**WHAT YOU WILL DO:**
Can you lay out the entries below, between the lines holding "genus: Micromyrtus" and "genus: Corvus", inclusive, as a Markdown table with the columns Row and Entry line, numbering each row and skipping any blank lines?

**ENTRIES PROVIDED:**

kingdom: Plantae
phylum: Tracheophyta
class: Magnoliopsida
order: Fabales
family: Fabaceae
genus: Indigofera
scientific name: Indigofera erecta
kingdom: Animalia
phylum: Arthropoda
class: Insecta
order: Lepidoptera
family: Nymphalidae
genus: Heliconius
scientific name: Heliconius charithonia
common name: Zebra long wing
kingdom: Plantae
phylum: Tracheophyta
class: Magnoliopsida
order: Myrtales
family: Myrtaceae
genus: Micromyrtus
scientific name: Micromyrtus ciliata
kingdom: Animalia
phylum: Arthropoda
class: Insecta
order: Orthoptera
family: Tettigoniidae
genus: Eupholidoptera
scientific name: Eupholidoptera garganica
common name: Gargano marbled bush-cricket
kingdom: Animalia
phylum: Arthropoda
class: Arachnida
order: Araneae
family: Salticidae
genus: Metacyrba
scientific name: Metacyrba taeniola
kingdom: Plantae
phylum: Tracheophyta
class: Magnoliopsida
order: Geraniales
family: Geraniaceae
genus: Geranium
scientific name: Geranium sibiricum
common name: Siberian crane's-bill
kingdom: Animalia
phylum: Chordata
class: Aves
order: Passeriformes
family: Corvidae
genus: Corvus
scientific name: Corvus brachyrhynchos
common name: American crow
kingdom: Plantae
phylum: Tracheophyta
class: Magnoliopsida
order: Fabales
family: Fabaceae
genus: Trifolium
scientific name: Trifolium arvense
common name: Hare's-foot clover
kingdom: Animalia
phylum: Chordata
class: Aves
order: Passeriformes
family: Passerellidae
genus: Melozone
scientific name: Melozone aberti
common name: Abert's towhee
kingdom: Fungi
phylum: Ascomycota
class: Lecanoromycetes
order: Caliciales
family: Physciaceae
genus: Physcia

**FINISHED ANSWER:**
| Row | Entry line |
|---|---|
| 1 | genus: Micromyrtus |
| 2 | scientific name: Micromyrtus ciliata |
| 3 | kingdom: Animalia |
| 4 | phylum: Arthropoda |
| 5 | class: Insecta |
| 6 | order: Orthoptera |
| 7 | family: Tettigoniidae |
| 8 | genus: Eupholidoptera |
| 9 | scientific name: Eupholidoptera garganica |
| 10 | common name: Gargano marbled bush-cricket |
| 11 | kingdom: Animalia |
| 12 | phylum: Arthropoda |
| 13 | class: Arachnida |
| 14 | order: Araneae |
| 15 | family: Salticidae |
| 16 | genus: Metacyrba |
| 17 | scientific name: Metacyrba taeniola |
| 18 | kingdom: Plantae |
| 19 | phylum: Tracheophyta |
| 20 | class: Magnoliopsida |
| 21 | order: Geraniales |
| 22 | family: Geraniaceae |
| 23 | genus: Geranium |
| 24 | scientific name: Geranium sibiricum |
| 25 | common name: Siberian crane's-bill |
| 26 | kingdom: Animalia |
| 27 | phylum: Chordata |
| 28 | class: Aves |
| 29 | order: Passeriformes |
| 30 | family: Corvidae |
| 31 | genus: Corvus |